Most patients managed in primary care experienced infrequent exacerbations, whereas UKSAR patients had frequent exacerbations. Large proportions of both patient groups had poor symptom control and continued to receive high levels of maintenance oral corticosteroids, increasing the risk of corticosteroid-induced morbidity. These data highlight the need for rigorous assessment of underlying disease pathology to guide appropriate treatment.

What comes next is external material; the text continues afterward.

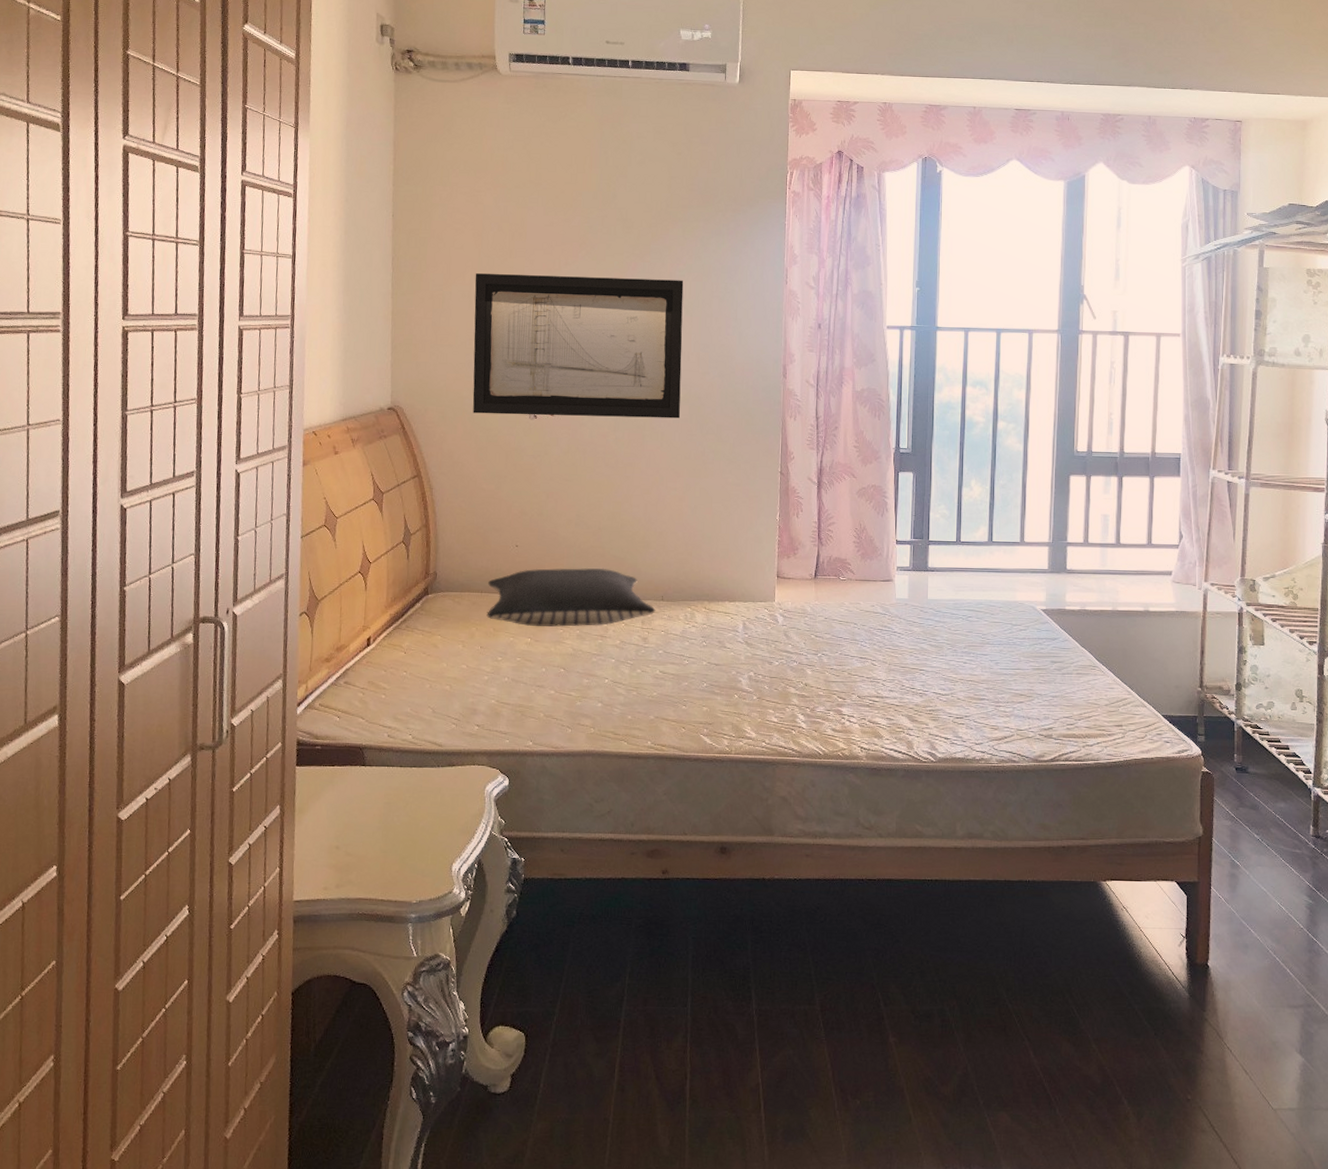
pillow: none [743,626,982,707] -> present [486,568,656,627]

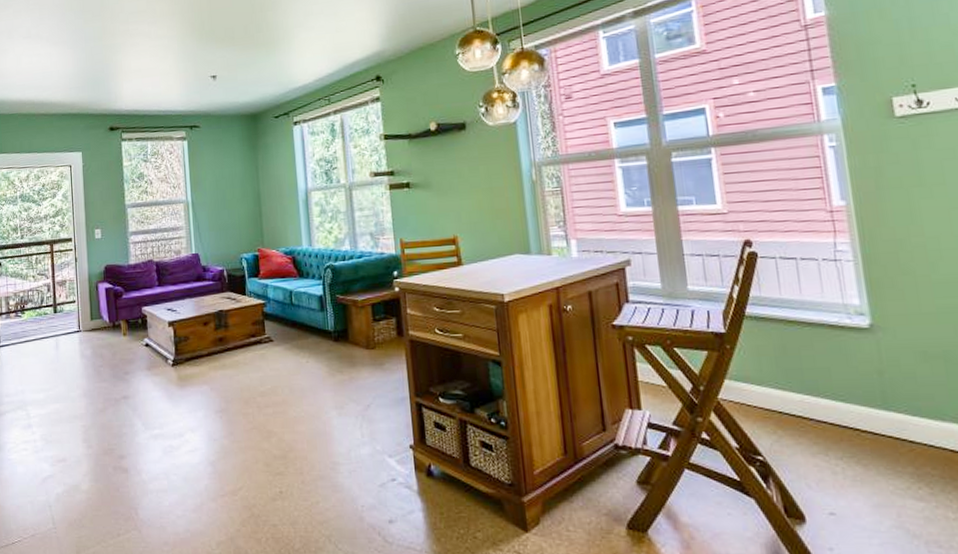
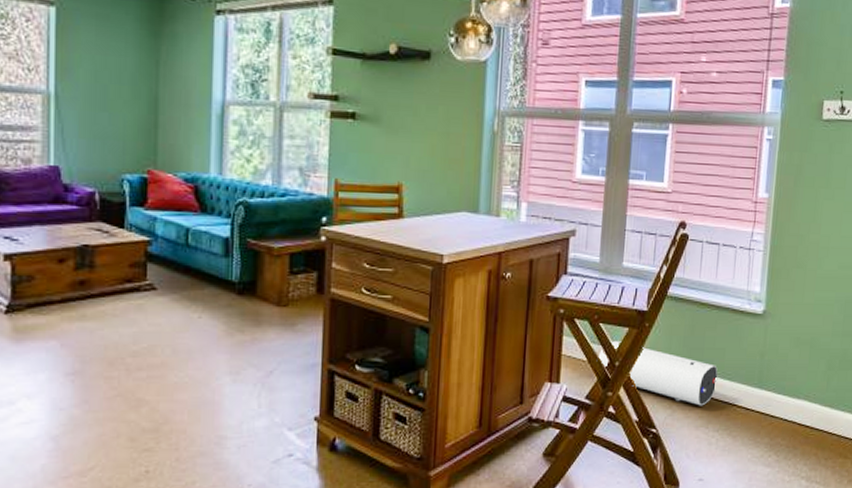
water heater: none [678,365,829,431] -> present [598,341,718,406]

2 型低严重度哮喘表型通常是由于持续存在的症状而导致的皮质类固醇过度治疗的 2 型疾病的结果,这些症状通常与哮喘无关,并且不太可能对高剂量皮质类固醇治疗产生反应。
本研究旨在描述英国医疗保健环境中严重哮喘伴低嗜酸性粒细胞计数(<300 个/μL)患者的特征,并描述其疾病负担和治疗情况。
使用链接的临床实践研究数据库(CPRD) Aurum-医院入院统计(HES)和英国严重哮喘登记处(UKSAR)数据对严重哮喘患者进行回顾性队列研究,根据最新的嗜酸性粒细胞计数(BEC)对患者进行索引。根据基线时的 BEC(≤150 和>150 至<300 个/μL)描述了临床特征、治疗模式、结局和卫生保健资源利用情况。
分析纳入了 701 名(CPRD-HES)和 1546 名(UKSAR)患者;60.5%和 59.4%的患者基线时的 BEC 为 150 个/μL 或更低。在 BEC 组中,随访(索引后 12 个月)时哮喘控制不佳(两次或更多次加重)的比例分别为 CPRD-HES 组的 5.4%和 UKSAR 组的 45.2%。在整个 BEC 组中,维持口服皮质类固醇的使用仍然很高(CPRD-HES 组:29.4%;UKSAR 组:51.7%),症状控制仍然很差(CPRD-HES 组:>200μg 短效β激动剂或>500μg 特布他林/d:48.8%;UKSAR 组:中位数哮喘控制问卷-6 评分:2.0[范围,1.0-3.3])。BEC 组之间的卫生保健资源使用相似。
大多数在初级保健中管理的患者经历了不频繁的加重,而 UKSAR 患者则经历了频繁的加重。两个患者组都有很大比例的症状控制不佳,并且继续接受高水平的维持口服皮质类固醇治疗,增加了皮质类固醇引起的发病率的风险。这些数据突出表明需要严格评估潜在的疾病病理以指导适当的治疗。